GM isn't the only company working on such cars. And the AP story notes the technology still has a way to go. In November, the Pentagon sponsored a 60-mile race of driverless cars. "One team was eliminated after its vehicle nearly charged into a building, while another vehicle mysteriously pulled into a house's carport and parked itself."

Still, the story says, developers believe that once the cars are ready to hit the road, driverless cars could dramatically improve life on the highway, preventing crashes and reducing congestion.

Sounds great. Cars that drive themselves should also free up a lot of time for their former drivers, enabling us to do all sorts of important things while traveling, such as eating, putting on makeup, reading and sending text messages.

Wait a minute. You say drivers already do all those things?

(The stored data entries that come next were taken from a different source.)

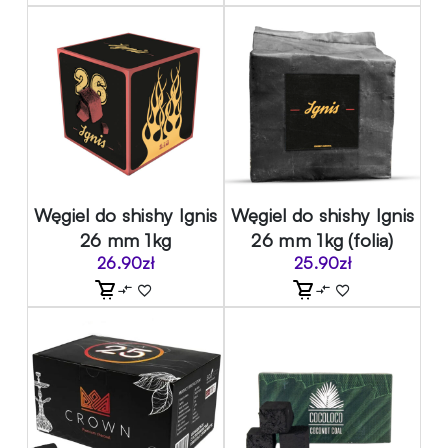
Węgiel do shishy Ignis
Węgiel do shishy Ignis
26 mm 1kg
26 mm 1kg (folia)
26.90
zł
25.90
zł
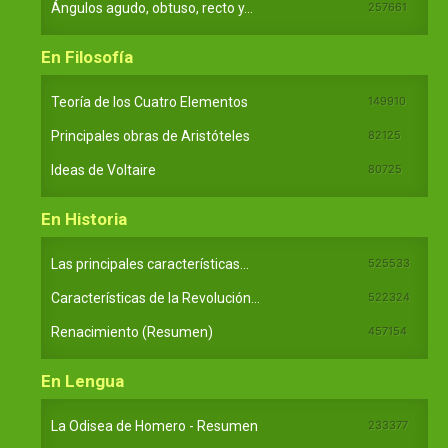
Ángulos agudo, obtuso, recto y...
257661
En Filosofía
Teoría de los Cuatro Elementos
149910
Principales obras de Aristóteles
82125
Ideas de Voltaire
80725
En Historia
Las principales características...
525533
Características de la Revolución...
522324
Renacimiento (Resumen)
457154
En Lengua
La Odisea de Homero - Resumen
233377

I'm happy to know that someday I'll be able to take my time reading the sports page while "driving" to work, but I've still got plenty of questions about driverless cars.

Will driverless cars help us figure out whether cars have their own personalities and idiosyncrasies or whether they just took on the personalities and habits of their human drivers for all these years?

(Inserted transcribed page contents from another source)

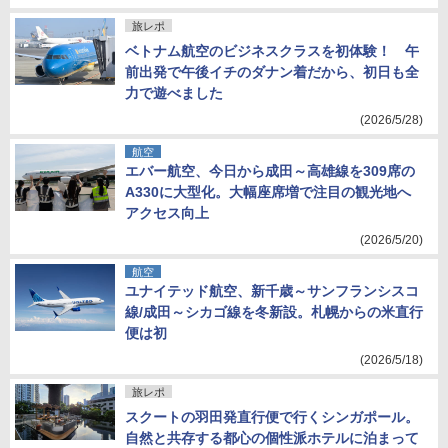
旅レポ
ベトナム航空のビジネスクラスを初体験！ 午
前出発で午後イチのダナン着だから、初日も全
力で遊べました
(2026/5/28)
航空
エバー航空、今日から成田～高雄線を309席の
A330に大型化。大幅座席増で注目の観光地へ
アクセス向上
(2026/5/20)
航空
ユナイテッド航空、新千歳～サンフランシスコ
線/成田～シカゴ線を冬新設。札幌からの米直行
便は初
(2026/5/18)
旅レポ
スクートの羽田発直行便で行くシンガポール。
自然と共存する都心の個性派ホテルに泊まって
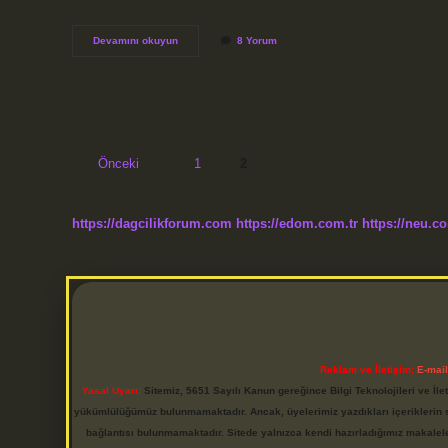
Galeta
Devamını okuyun
8 Yorum
unu
bayatlar
mı
?
Yazı
Önceki
1
2
sayfalaması
https://dagcilikforum.com
https://edom.com.tr
https://neu.co
Reklam ve İletişim:
E-mai
Yasal Uyarı:
Sitemiz, 5651 Sayılı Kanun gereğince Bilgi Teknolojileri ve İl
yükümlülüğümüz bulunmamaktadır. Ancak, üyelerimiz yazdıkları içeriklerin sor
bağlantısı bulunmamaktadır. Sitede yalnızca kendi hazırladığımız makalel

Will the turn signals on some driverless cars -- say, big, older model Cadillacs -- keep blinking long after the car has turned off the exit? Will driverless pickup trucks instinctively cut into the right lane and pass all the other driverless trucks and cars?

Where would you sit in a driverless car? Does dad still take his customary spot behind the wheel even if the wheel steers itself? Or does everyone stretch out in the backseat?

Will driverless cars make all of us backseat drivers? If so, will the computer in the dashboard tire of the unsolicited advice, pull over some day and order all of us out of the car?

What impact will driverless cars have on road rage? Who or what do we get mad at when we're cut off? Do we make obscence gestures at the car's lane changing warning device? Or the person sitting behind the wheel that steers itself?

Despite the perceived advantages, developers of driverless cars wonder whether people will want to buy them. As the story notes, we humans are attached to our cars, cars that we can drive. We love the independence and control that cars give us.

I think I'd go for the driverless car, if it meant the former driver would no longer have to pay for the gas, but I'd miss the satisfaction of occasionally jerking the wheel to the right, stomping on the gas and passing a whole bunch of other cars.